------ FRAGMENT DOKUMENTU

1
Marian Biernacki: Stosunek chrześcijanina do świąt Bożego Narodzenia.
Mamy przynajmniej dwa powody, dla których z radością oczekujemy na ten dzień
i godnie przeżywamy grudniowe święto.
Po pierwsze, niezależnie od tego, kiedy to dokładnie się stało, jest to kolejna
rocznica narodzin Chrystusa, naszego Zbawiciela i Pana. Fakt, że Go kochamy,
respektujemy i uwielbiamy czyni ten dzień corocznego wspominania Jego
pierwszego przyjścia na ten świat, dniem świątecznym. Nikt, kto choć trochę
pojął tajemnicę i rangę wcielenia Syna Bożego, nie będzie miał poczucia przesady
w świętowaniu tego cudownego zdarzenia.

------------
------ DOSTARCZONE DANE

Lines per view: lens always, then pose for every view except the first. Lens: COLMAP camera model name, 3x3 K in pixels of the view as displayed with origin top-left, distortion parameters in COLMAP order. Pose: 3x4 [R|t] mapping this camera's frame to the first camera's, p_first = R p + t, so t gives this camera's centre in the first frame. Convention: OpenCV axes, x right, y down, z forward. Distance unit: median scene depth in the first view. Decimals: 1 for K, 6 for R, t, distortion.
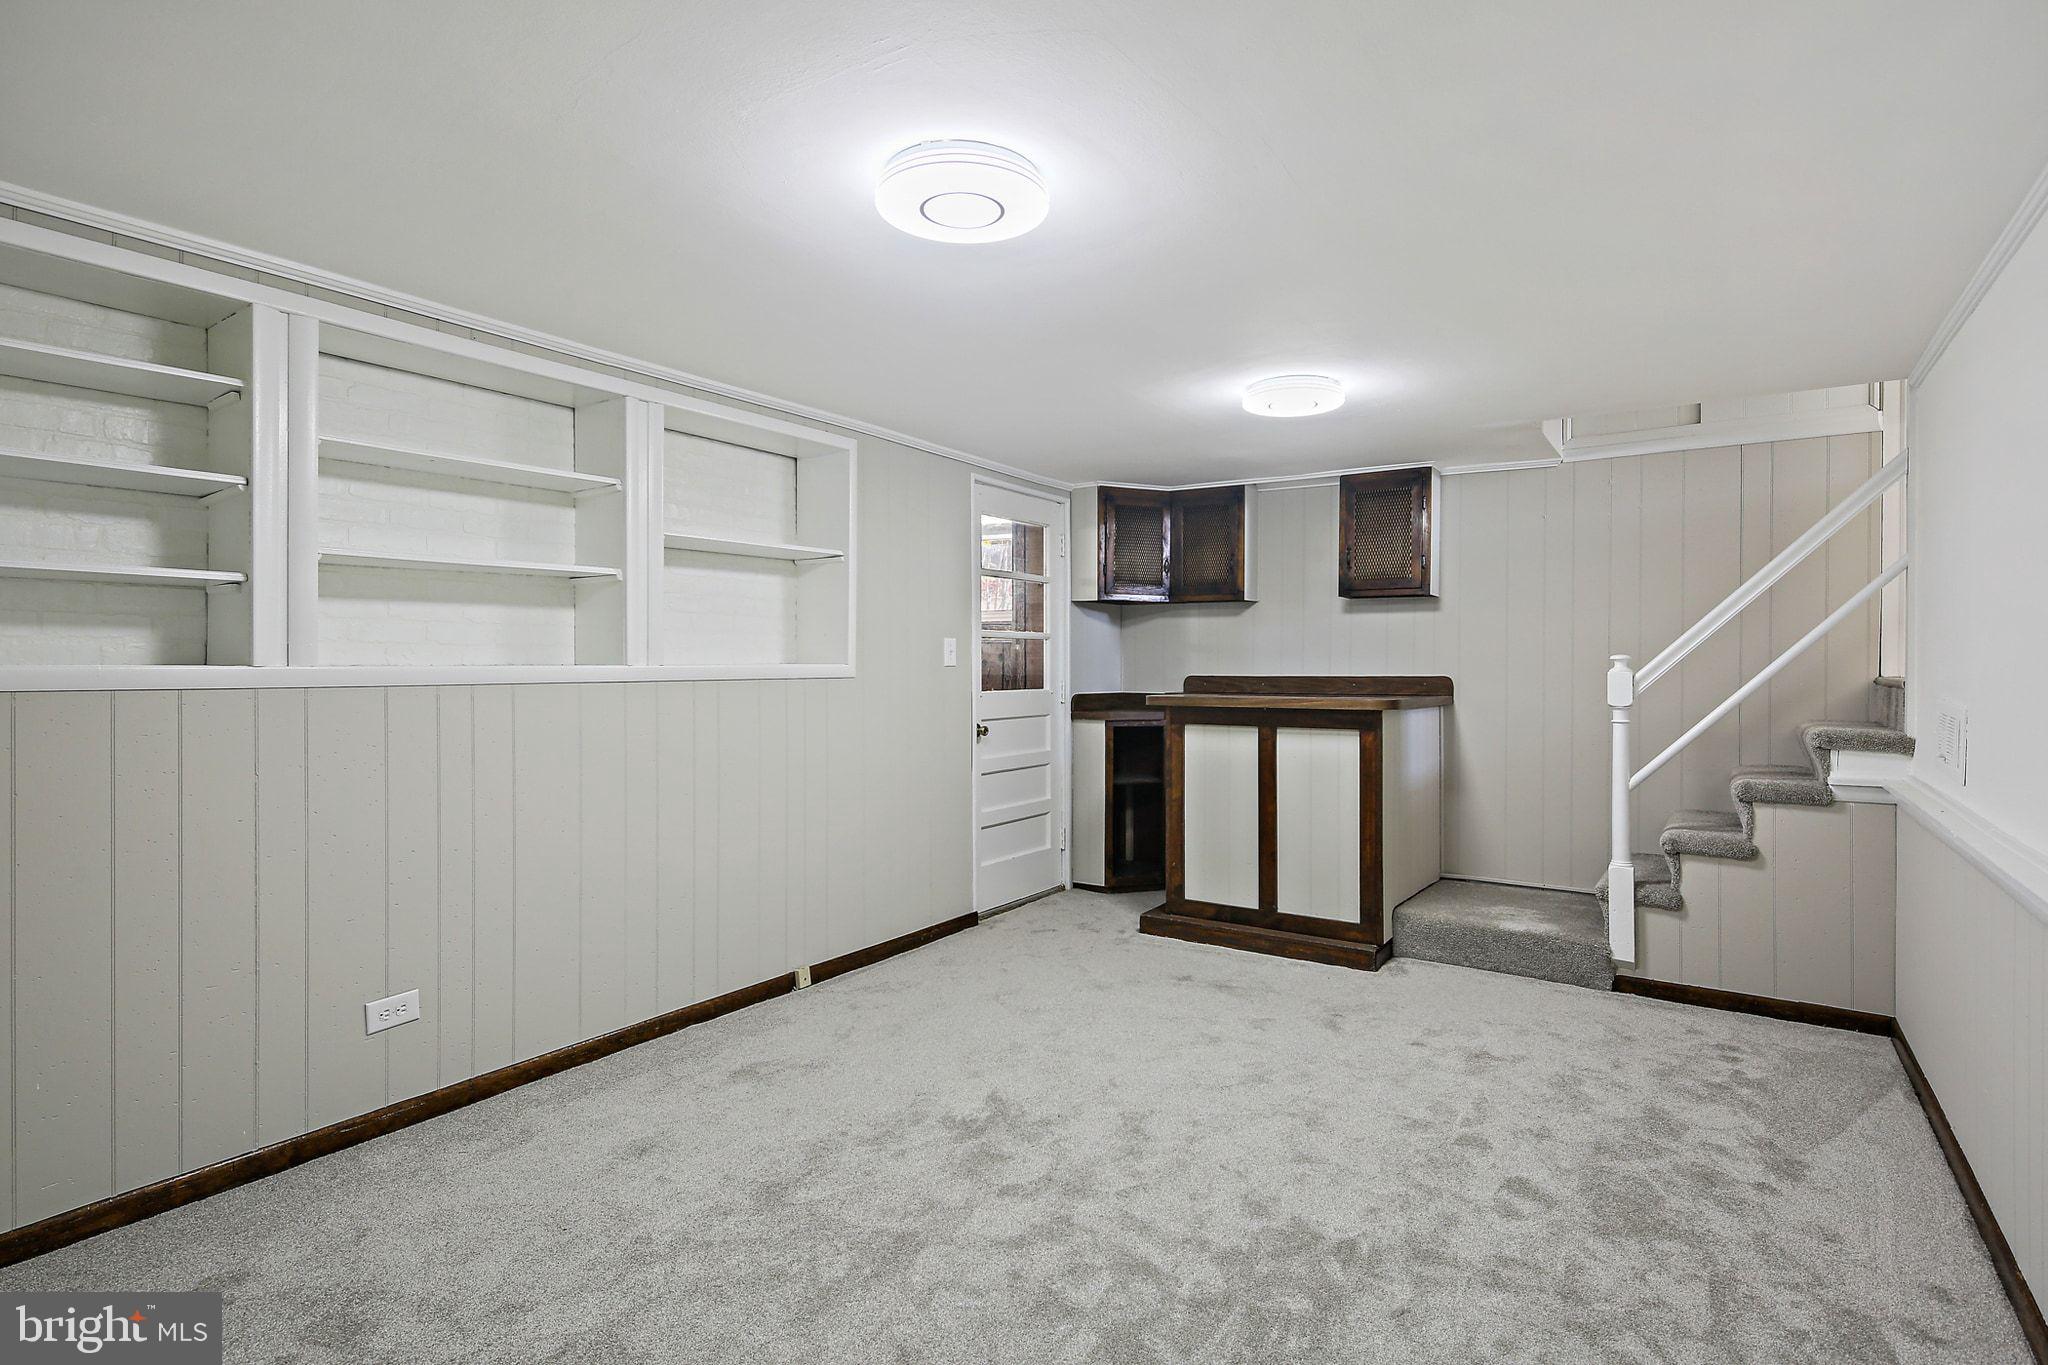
lens RADIAL K [[1009.7, 0, 1018.3], [0, 1009.7, 667.1], [0, 0, 1]] dist [0.004965, -0.001774]
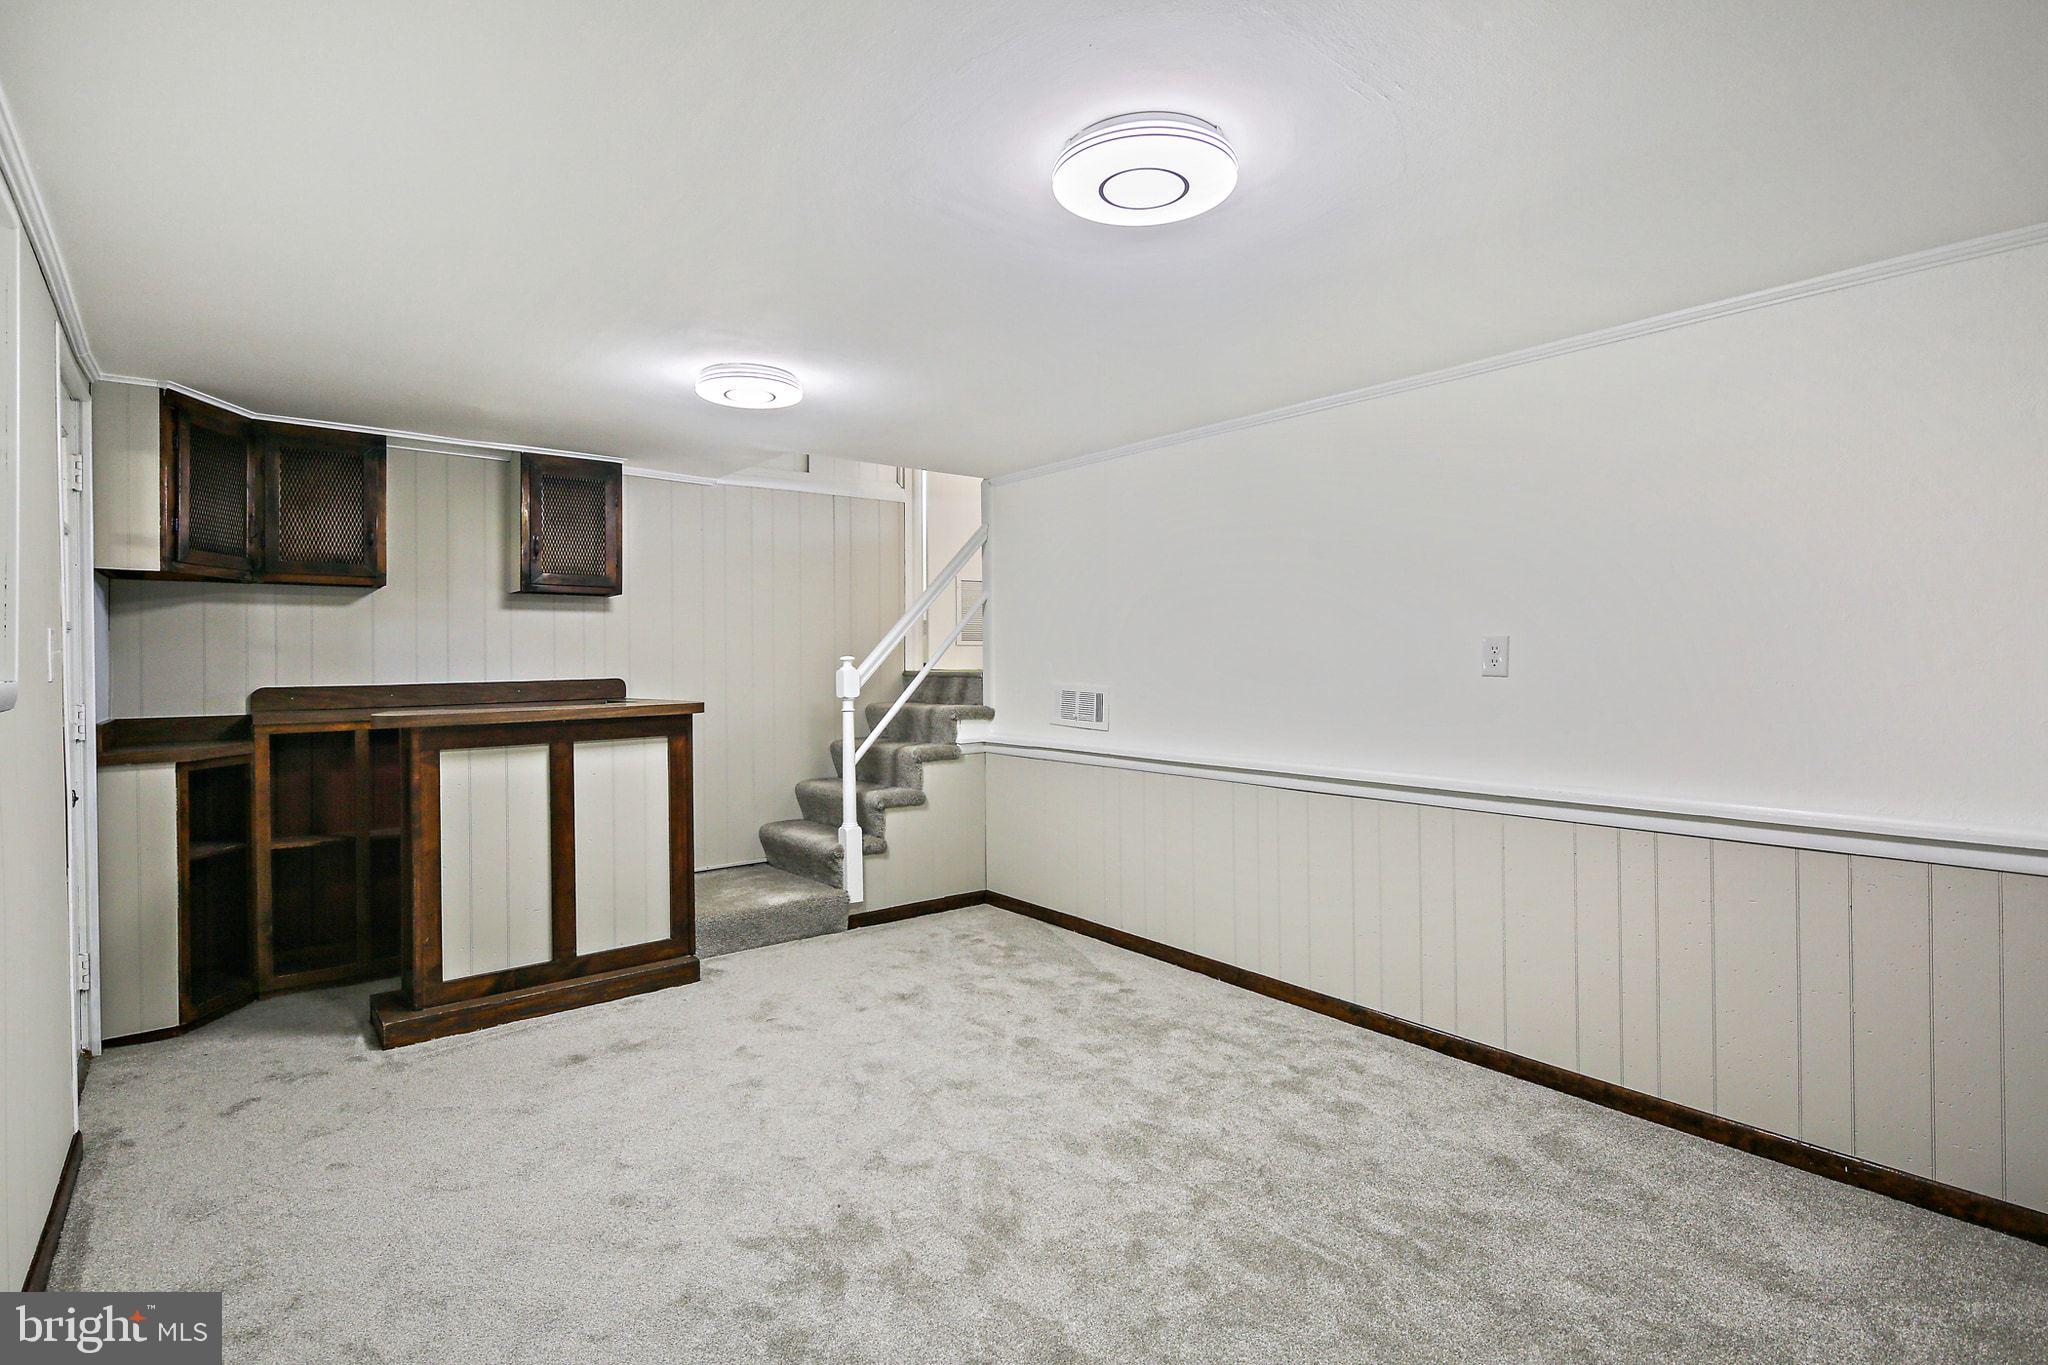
lens RADIAL K [[1009.7, 0, 1017.4], [0, 1009.7, 675.6], [0, 0, 1]] dist [0.004965, -0.001774]
pose [[0.287068, -0.021490, 0.957669, -0.495434], [0.016079, 0.999716, 0.017613, -0.006190], [-0.957775, 0.010342, 0.287332, 0.426241]]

------------

Dopisz dalszy ciąg tekstu o stosunku chrześcijanina do świąt Bożego Narodzenia, zaczynając po jego ostatnim zdaniu.

Po drugie, jest to dla nas dzień sympatyczny i radosny, bowiem tego dnia,
przynajmniej
teoretycznie,
zdecydowana
większość
obywateli
schrystianizowanego świata, mniej lub bardziej świadomie, składa hołd naszemu
Zbawicielowi, Jezusowi Chrystusowi. Już to, że ludzie wymieniają imię naszego
Pana, że tej nocy czytają i słuchają fragmentów Pisma Świętego o Jego
narodzeniu, a nawet śpiewają o tym pieśni (kolędy), powinno być przez nas
przyjmowane z zadowoleniem. Nawet jeżeli ich poziom zrozumienia tego, co tak
naprawdę świętują jest, naszym zdaniem, bardzo niski, a stopień emocjonalnego
zaangażowania i skupienia na samym Chrystusie, co najmniej niewystarczający -
2
to przecież miło nam jest, że mówią o Jezusie, że, ogólnie rzecz biorąc, Chrystus
Pan staje się tego dnia centralną postacią w polskich domach. My, Jego
uczniowie, cieszymy się z tego, chociaż nie ulegamy złudzeniu, że tym samym
Chrystus staje się naprawdę ich Panem i Zbawicielem.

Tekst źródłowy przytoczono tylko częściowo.